Developers and city officials just broke ground for The Wharf, a massive $2 billion project on the Southwest Waterfront...

It was so nice, they did it twice. The second time with confetti.

Councilmember Jack Evans joked that he's been working on the new community for so long, that "Pierre L'Enfant, George Washington, we all got together, said maybe we can get this project going."

It's taken 8.5 years, $65 million, 7 D.C. Council votes, and three acts of Congress just to get started.

The project starts at the bridge, the historic Maine Ave. Fish Market, where there are four piers and a mile-long cobblestone wharf, stretching past Arena Stage to St Augustine's Church.

Developer Monty Hoffman admits $2 billion is a lot of risk, "but you would never do that if the ground wasn't A+ like this. Where else can you be at the nation's capitol, walking distance to the White House, right on a mile of waterfront?"

Parks, a concert hall, movie theaters, scores of restaurants, bars, cafes... thousands of offices, apartments and condos... converting a neglected but priceless corner of the city into a kind of modern-day Georgetown.
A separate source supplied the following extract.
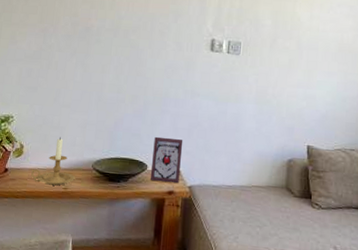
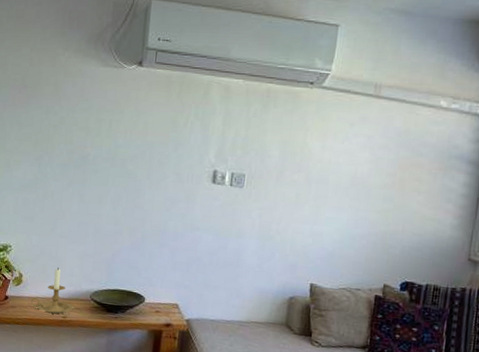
picture frame: present [151,136,183,184] -> none [148,269,182,317]

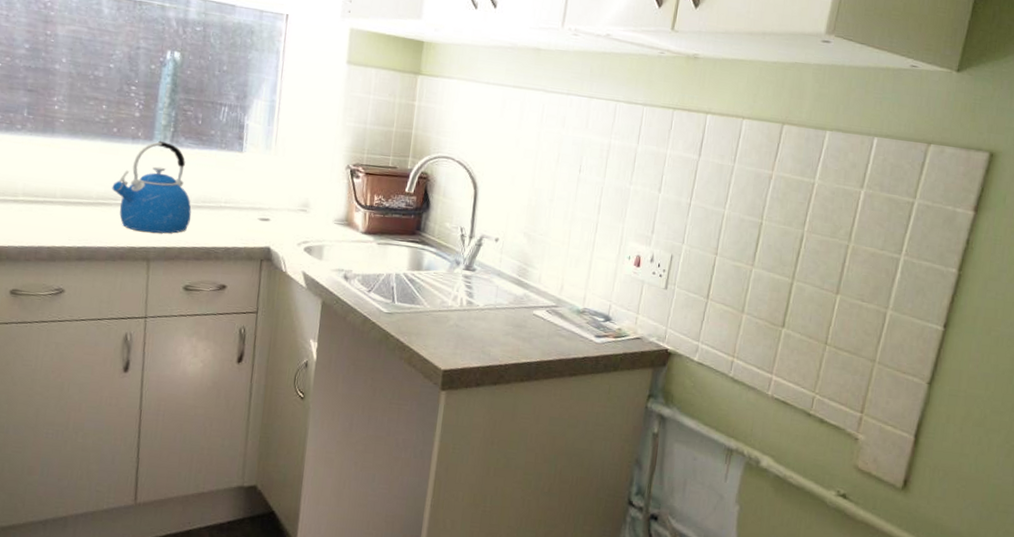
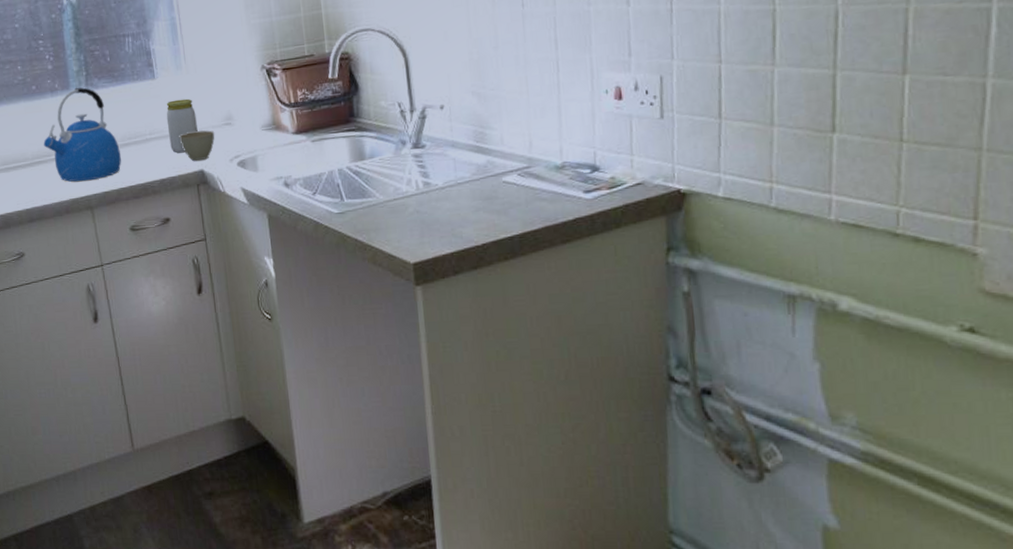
jar: none [242,176,275,228] -> present [166,98,198,153]
cup: none [253,209,289,238] -> present [179,130,215,161]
"We planned lots of small streets and alleyways so we can get less expensive restaurants, cafes, and maybe a cup of coffee without spending a lot of money," says architect Stanton Eckstut. "You should not think you have to spend a lot of money to come and enjoy this waterfront."

And Everett "Bufus" Buchanan, who's lived in the neighborhood for 66 years, will still have space to sell barbecue. "I think they're doing something wonderful down on the waterfront." he said.

Supporters say it's an even bigger deal than National Harbor in Prince George's. "And we won't need a casino to keep it afloat," needled Advisory Neighborhood Commissioner Andy Litsky.

Urban renewal in the 50s and 60s tossed thousands of low-income Washingtonians out of Southwest. The Wharf will include more than 200 units of more or less affordable housing.

Phase One should be finished by 2017.